His father, a soldier in the Revolution, was descended from Thomas Green who emigrated to Massachusetts Bay about 1635. Among his ancestors also were a number of physicians and apothecaries.
Education
Green studied medicine with his brother, Dr. Joel Green of Rutland, attending at the same time the Medical School at Middlebury (known later as Castleton Medical College), where he received his M. D. degree in 1825.
After graduation, he formed a partnership with his brother but had an opportunity in the winter of 1830-31 to visit Philadelphia and attend medical lectures there.
Career
In 1835, he removed to New York City, where with the exception of several brief interruptions, he practiced until the end of his life.
He spent several months in Europe in 1838, when he came under the influence of Louis, but he did not remain long enough to learn Louis’s painstaking methods.
At first, Marshall Hall, the English physiologist, was skeptical of Green’s claims about the value of applying solutions of silver nitrate locally in catarrhal inflammation of the pharynx and larynx, but then he became convinced after seeing experiments carried out upon the larynx of dogs.
So rancorous were the attacks on Green that he was compelled to resign from one New York medical society and narrowly missed expulsion from the Academy of Medicine, but in spite of this professional jealousy he built up a large practice.

★ ★ ★ ★ ★ ★ ★

What you should do →
Can you return, word for word, the part of the passage on Green's life between "His father, a" and "Louis’s painstaking methods.", inclusive?

Available data →
★ ★ ★ ★ ★ ★ ★

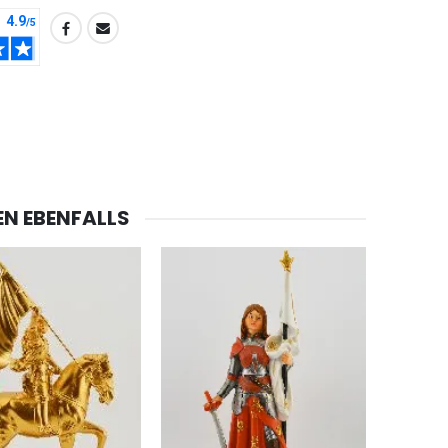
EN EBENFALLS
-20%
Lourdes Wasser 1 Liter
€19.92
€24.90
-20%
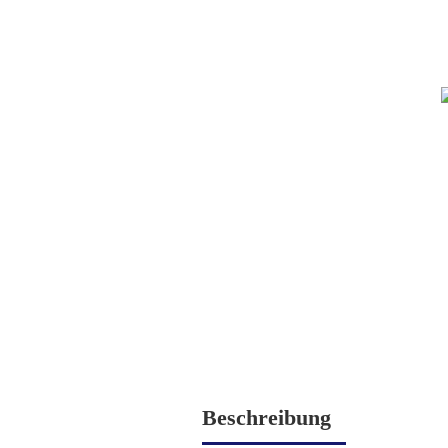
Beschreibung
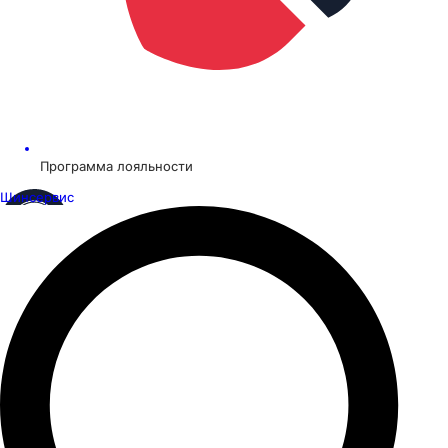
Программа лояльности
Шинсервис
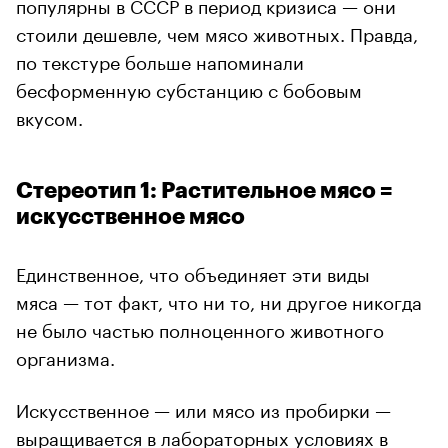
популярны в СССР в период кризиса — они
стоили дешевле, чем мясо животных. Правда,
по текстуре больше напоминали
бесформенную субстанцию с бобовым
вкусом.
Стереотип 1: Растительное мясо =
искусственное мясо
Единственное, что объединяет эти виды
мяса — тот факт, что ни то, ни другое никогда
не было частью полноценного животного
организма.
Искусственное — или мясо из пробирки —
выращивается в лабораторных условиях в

★ ★ ★ ★ ★ ★ ★

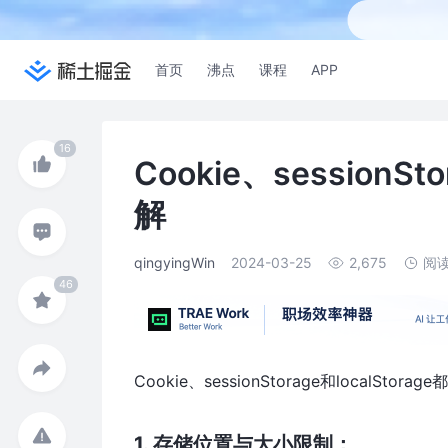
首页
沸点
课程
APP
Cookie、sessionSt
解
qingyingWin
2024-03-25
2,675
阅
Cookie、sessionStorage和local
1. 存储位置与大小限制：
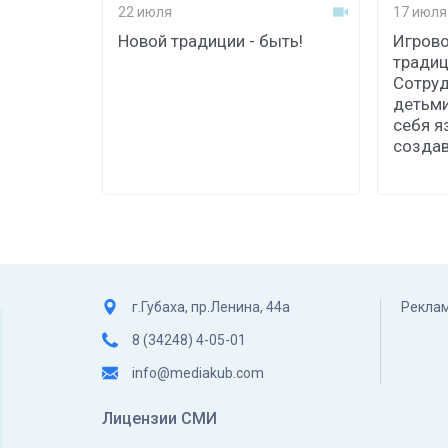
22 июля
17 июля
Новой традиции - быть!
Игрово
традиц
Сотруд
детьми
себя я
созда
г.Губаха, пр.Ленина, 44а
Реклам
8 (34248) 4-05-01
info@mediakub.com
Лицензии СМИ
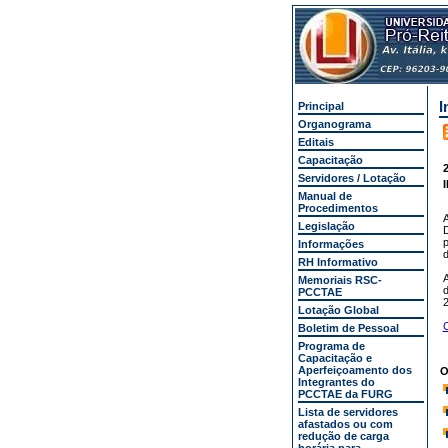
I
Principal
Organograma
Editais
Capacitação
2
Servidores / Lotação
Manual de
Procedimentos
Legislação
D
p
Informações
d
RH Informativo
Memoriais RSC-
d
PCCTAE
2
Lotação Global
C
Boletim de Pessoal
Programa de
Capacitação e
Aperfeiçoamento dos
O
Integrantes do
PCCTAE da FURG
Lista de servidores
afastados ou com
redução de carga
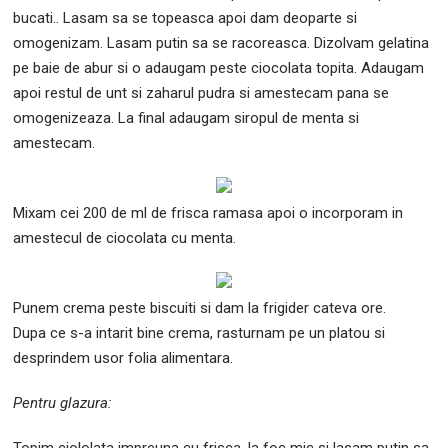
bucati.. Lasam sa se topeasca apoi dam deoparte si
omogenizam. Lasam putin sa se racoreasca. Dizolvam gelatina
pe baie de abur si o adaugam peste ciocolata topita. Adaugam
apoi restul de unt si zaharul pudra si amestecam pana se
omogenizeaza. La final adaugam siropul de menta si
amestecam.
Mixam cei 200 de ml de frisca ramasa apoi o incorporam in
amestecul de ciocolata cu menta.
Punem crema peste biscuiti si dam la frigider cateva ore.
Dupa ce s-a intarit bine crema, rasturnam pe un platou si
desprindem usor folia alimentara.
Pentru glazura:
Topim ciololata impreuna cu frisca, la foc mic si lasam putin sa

★ ★ ★ ★ ★ ★ ★

Exercise result →
His father, a soldier in the Revolution, was descended from Thomas Green who emigrated to Massachusetts Bay about 1635. Among his ancestors also were a number of physicians and apothecaries.
Education
Green studied medicine with his brother, Dr. Joel Green of Rutland, attending at the same time the Medical School at Middlebury (known later as Castleton Medical College), where he received his M. D. degree in 1825.
After graduation, he formed a partnership with his brother but had an opportunity in the winter of 1830-31 to visit Philadelphia and attend medical lectures there.
Career
In 1835, he removed to New York City, where with the exception of several brief interruptions, he practiced until the end of his life.
He spent several months in Europe in 1838, when he came under the influence of Louis, but he did not remain long enough to learn Louis’s painstaking methods.